The bruschetta ($6.50) was equally distinguished. Basically, bruschetta is garlic bread -- but garlic bread of an especially ravishing kind. The word derives from bruscare, meaning to roast over coals, which is how the bread would once have been toasted. The bruschetta at Pasquale's is layered with tomatoes, mozzarella, basil and the all-important olive oil. The result, somehow, is wonderfully cleansing. Bruschetta brightens the palate better than any sorbet I know.

Spaghetti alla carbonara ($9.95) -- spaghetti with diced pancetta, eggs and Romano cheese -- is rich beyond belief and should only be eaten in a hospital emergency room or, failing that, in the presence of a medical practitioner. My doctor being unavailable, I consoled myself that Pasquale's is a stone's throw from M.D. Anderson. Not that it mattered very much. When spaghetti alla carbonara is as good as this, a man doesn't hesitate to put his life on the line.

The salmon piccata ($14.95) is served with angel-hair pasta and a lemon-butter sauce dotted with small clusters of capers. I love capers and am at a loss to understand the antipathy they inspire. Is it that they sometimes seem too forthright? But this surely is a reason to cherish them. A caper is honest to a fault -- a quality nowadays that's all too rare.

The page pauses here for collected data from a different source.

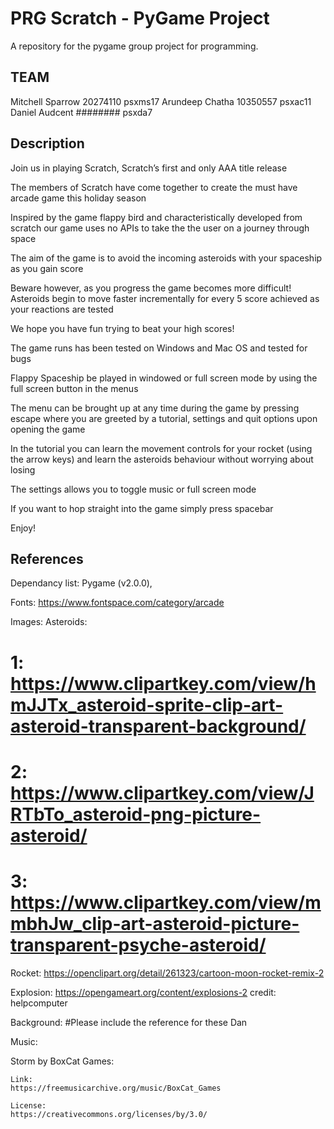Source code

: # PRG Scratch - PyGame Project
A repository for the pygame group project for programming.

## TEAM



Mitchell Sparrow        20274110        psxms17
Arundeep Chatha 	10350557	psxac11
Daniel Audcent		########	psxda7 

## Description


Join us in playing Scratch, Scratch’s first and only AAA title release

The members of Scratch have come together to create the must have arcade game this holiday season

Inspired by the game flappy bird and characteristically developed from scratch our game uses no APIs to take the the user on a journey through space

The aim of the game is to avoid the incoming asteroids with your spaceship as you gain score

Beware however, as you progress the game becomes more difficult! Asteroids begin to move faster incrementally for every 5 score achieved as your reactions are tested 

We hope you have fun trying to beat your high scores!

The game runs has been tested on Windows and Mac OS and tested for bugs

Flappy Spaceship be played in windowed or full screen mode by using the full screen button in the menus

The menu can be brought up at any time during the game by pressing escape where you are greeted by a tutorial, settings and quit options upon opening the game 

In the tutorial you can learn the movement controls for your rocket (using the arrow keys) and learn the asteroids behaviour without worrying about losing 

The settings allows you to toggle music or full screen mode 

If you want to hop straight into the game simply press spacebar

Enjoy! 


## References

Dependancy list: Pygame (v2.0.0), 

Fonts:
https://www.fontspace.com/category/arcade

Images:
Asteroids:
# 1: https://www.clipartkey.com/view/hmJJTx_asteroid-sprite-clip-art-asteroid-transparent-background/
# 2: https://www.clipartkey.com/view/JRTbTo_asteroid-png-picture-asteroid/
# 3: https://www.clipartkey.com/view/mmbhJw_clip-art-asteroid-picture-transparent-psyche-asteroid/
	
Rocket:
https://openclipart.org/detail/261323/cartoon-moon-rocket-remix-2

Explosion:
https://opengameart.org/content/explosions-2 credit: helpcomputer

Background:
#Please include the reference for these Dan

Music:

Storm by BoxCat Games: 

    Link:
    https://freemusicarchive.org/music/BoxCat_Games

    License:
    https://creativecommons.org/licenses/by/3.0/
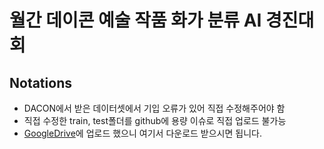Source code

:# 월간 데이콘 예술 작품 화가 분류 AI 경진대회

## Notations
- DACON에서 받은 데이터셋에서 기입 오류가 있어 직접 수정해주어야 함
- 직접 수정한 train, test폴더를 github에 용량 이슈로 직접 업로드 불가능
- [GoogleDrive](https://drive.google.com/file/d/1lkbCPfkehluvN4l8eDo_5n-eLxA-bu4K/view?usp=sharing)에 업로드 했으니 여기서 다운로드 받으시면 됩니다.
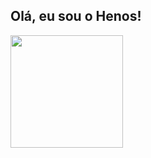 ## Olá, eu sou o Henos!

<div>
 <img height="180" src="https://github-readme-stats.vercel.app/api?username=henos19&count_private=true&theme=dracula&show_icons=true"/>
 <img height="180" src="https://github-readme-stats.vercel.app/api/top-langs/?username=henos19/>
</div>
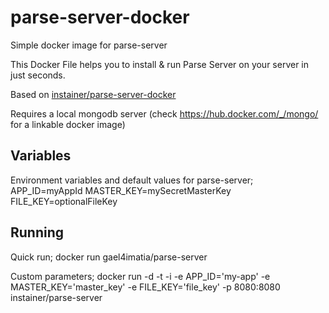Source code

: # parse-server-docker
Simple docker image for parse-server

This Docker File helps you to install & run Parse Server on your server in just seconds.

Based on [instainer/parse-server-docker](https://github.com/instainer/parse-server-docker)

Requires a local mongodb server (check https://hub.docker.com/_/mongo/ for a linkable docker image)

## Variables
Environment variables and default values for parse-server;
APP_ID=myAppId
MASTER_KEY=mySecretMasterKey
FILE_KEY=optionalFileKey

## Running

Quick run;
docker run gael4imatia/parse-server

Custom parameters;
docker run -d -t -i -e APP_ID='my-app' -e MASTER_KEY='master_key' -e FILE_KEY='file_key' -p 8080:8080 instainer/parse-server
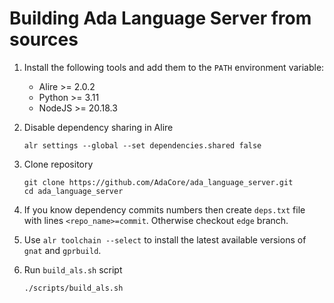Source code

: # Building Ada Language Server from sources

1. Install the following tools and add them to the `PATH` environment variable:
   - Alire >= 2.0.2
   - Python >= 3.11
   - NodeJS >= 20.18.3

1. Disable dependency sharing in Alire

       alr settings --global --set dependencies.shared false

1. Clone repository

       git clone https://github.com/AdaCore/ada_language_server.git
       cd ada_language_server

1. If you know dependency commits numbers then create `deps.txt` file
   with lines `<repo_name>=commit`. Otherwise checkout `edge` branch.

1. Use `alr toolchain --select` to install the latest available versions of `gnat` and `gprbuild`.

1. Run `build_als.sh` script

       ./scripts/build_als.sh
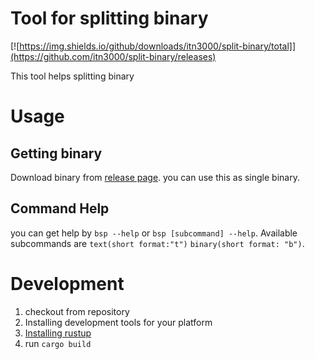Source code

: # Tool for splitting binary

[![https://img.shields.io/github/downloads/itn3000/split-binary/total]](https://github.com/itn3000/split-binary/releases)

This tool helps splitting binary

# Usage

## Getting binary

Download binary from [release page](https://github.com/itn3000/split-binary/releases).
you can use this as single binary.

## Command Help

you can get help by `bsp --help` or `bsp [subcommand] --help`.
Available subcommands are `text(short format:"t")` `binary(short format: "b")`.

# Development

1. checkout from repository
2. Installing development tools for your platform
3. [Installing rustup](https://www.rust-lang.org/tools/install)
4. run `cargo build` 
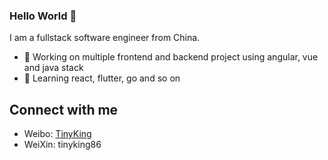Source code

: ### Hello World 👋

I am a fullstack software engineer from China.

- 🔭 Working on multiple frontend and backend project using angular, vue and java stack
- 🌱 Learning react, flutter, go and so on


## Connect with me
- Weibo: [TinyKing](https://weibo.com/u/2154705233)
- WeiXin: tinyking86
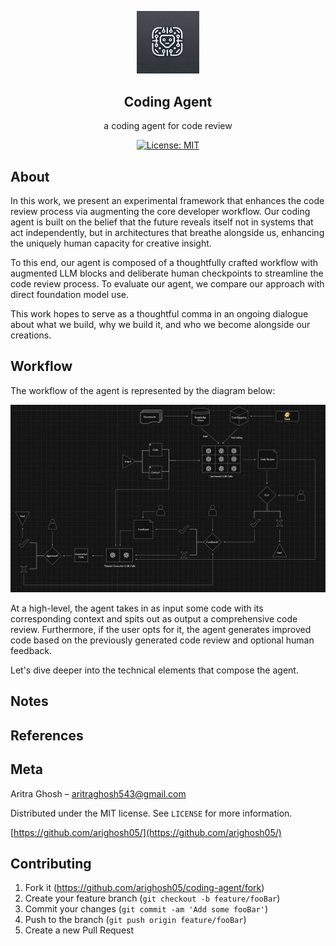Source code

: <p align="center">
  <img src="./img/agent_logo.png" alt="logo" width="100">
</p>


<div align="center">

  <b>Coding Agent</b>
----------------------
a coding agent for code review

</div>

<p align="center">
  <a href="https://opensource.org/license/mit">
    <img src="https://img.shields.io/badge/License-MIT-yellow.svg" alt="License: MIT">
  </a>
</p>

## About

In this work, we present an experimental framework that enhances the code review process via augmenting the core developer workflow. Our coding agent is built on the belief that the future reveals itself not in systems that act independently, but in architectures that breathe alongside us, enhancing the uniquely human capacity for creative insight. 

To this end, our agent is composed of a thoughtfully crafted workflow with augmented LLM blocks and deliberate human checkpoints to streamline the code review process. To evaluate our agent, we compare our approach with direct foundation model use.

This work hopes to serve as a thoughtful comma in an ongoing dialogue about what we build, why we build it, and who we become alongside our creations. 

## Workflow

The workflow of the agent is represented by the diagram below:

<p align="center">
  <img src="./img/high_level_diagram.png" alt="image" width="950">
</p>

At a high-level, the agent takes in as input some code with its corresponding context and spits out as output a comprehensive code review.  Furthermore, if the user opts for it, the agent generates improved code based on the previously generated code review and optional human feedback. 

Let's dive deeper into the technical elements that compose the agent.

## Notes

## References

## Meta

Aritra Ghosh – aritraghosh543@gmail.com

Distributed under the MIT license. See `LICENSE` for more information.

[https://github.com/arighosh05/](https://github.com/arighosh05/)

## Contributing

1. Fork it (<https://github.com/arighosh05/coding-agent/fork>)
2. Create your feature branch (`git checkout -b feature/fooBar`)
3. Commit your changes (`git commit -am 'Add some fooBar'`)
4. Push to the branch (`git push origin feature/fooBar`)
5. Create a new Pull Request
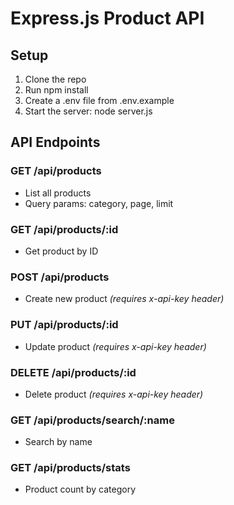 # Express.js Product API

## Setup
1. Clone the repo
2. Run npm install
3. Create a .env file from .env.example
4. Start the server: node server.js

## API Endpoints

### GET /api/products
- List all products
- Query params: category, page, limit

### GET /api/products/:id
- Get product by ID

### POST /api/products
- Create new product *(requires x-api-key header)*

### PUT /api/products/:id
- Update product *(requires x-api-key header)*

### DELETE /api/products/:id
- Delete product *(requires x-api-key header)*

### GET /api/products/search/:name
- Search by name

### GET /api/products/stats
- Product count by category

Peperoni alla griglia ($6.50) -- grilled red peppers dressed with pesto, anchovies and slivers of garlic -- came to the table spread-eagled like those people you see on Cops sometimes. They looked like thick slices of smoked salmon and tasted no less delicious. The grilled quail ($14.95) also arrived spread-eagled. There were two of them and, splayed like that, they looked horribly forlorn. "I can't bring myself to eat them," I said. It was, I thought, one of my finer moments. But my companion refused to be impressed. "Not eating them isn't going to help them very much," she said. "From the look of them, I'd say they were very, very dead." She was right, of course. It was a little late to stand on principle. So I tucked in. And boy, am I glad I did! Delicious, they were: the skin crisp and nicely seasoned; the soft, white flesh running with juice.

Pasquale himself was on the premises the first time we visited. He was looking somewhat flustered. Who knows? Perhaps he'd just had it out with the mussel man. But he did pause long enough to tell us that the restaurant has settled nicely into its new home -- until recently, it occupied premises on University Boulevard -- and that most of his customers at the old location were now customers at the new one. People were loyal, Pasquale was telling us. Though I suspect that an element of self-interest may also have been involved. When food is as good as this, only a masochist would refuse to go that extra mile.